トップ > 神話の杜 > ギリシア神話「楽人を救ったイルカ」

楽人を救ったイルカ(いるか座)

ある時、シチリア島でギリシア全土から楽人・詩人の集まる音楽コンクールがありました。コリントスの楽人アリオンも王のお供としてその島に渡り、見事優勝して、たくさんの賞金をもらいました。そして、生まれ故郷のレスポスによろうとして船に乗りました。しかし、海上に出るとまもなく、荒くれものの水夫が取り巻き、船長が刀を突き付け、賞金の入った袋を奪った上、海へ飛び込めといいました。

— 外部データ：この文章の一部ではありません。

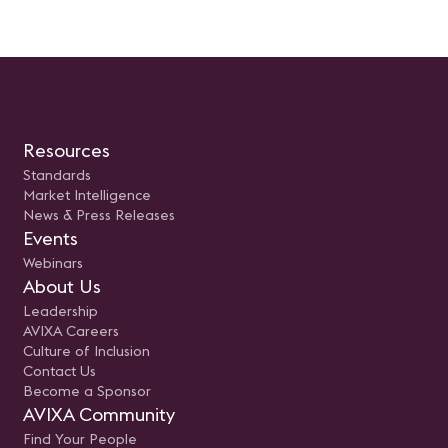
Resources
Standards
Market Intelligence
News & Press Releases
Events
Webinars
About Us
Leadership
AVIXA Careers
Culture of Inclusion
Contact Us
Become a Sponsor
AVIXA Community
Find Your People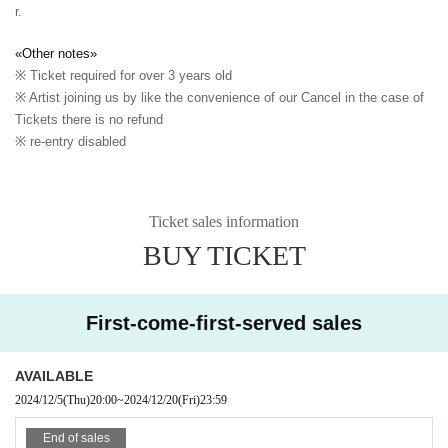
r.
«Other notes»
※ Ticket required for over 3 years old
※ Artist joining us by like the convenience of our Cancel in the case of
Tickets there is no refund
※ re-entry disabled
Ticket sales information
BUY TICKET
First-come-first-served sales
AVAILABLE
2024/12/5
(Thu)
20:00
~
2024/12/20
(Fri)
23:59
End of sales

アリオンは助からぬ命とわかると、楽人らしく死のうとむらさきの衣をつけ、花輪をいだいて船べりに立ちました。広い海を前に、琴をかき鳴らし、最後の歌を歌いました。すると、いつのまにやらたくさんのイルカが船のまわりに集まってきて、聞き惚れていました。歌い終わると、アリオンは、海に身を投げました。そこを大きなイルカが、ふわりと背にうけ、陸をめざして泳ぎ始め、その後に多くのイルカがつづきました。こうして、アリオンは無事にコリントスの岬まで送りとどけられ、コリントスの王宮につきました。

やがて、遅れて帰ってきた船長と水夫たちは、王に適当な言い訳をしましたが、アリオンがその姿を現すと慌てふためき、すべてのうそがばれてしまい、厳しい罰を受けました。これにより、アリオンの名声はいよいよ高まったということです。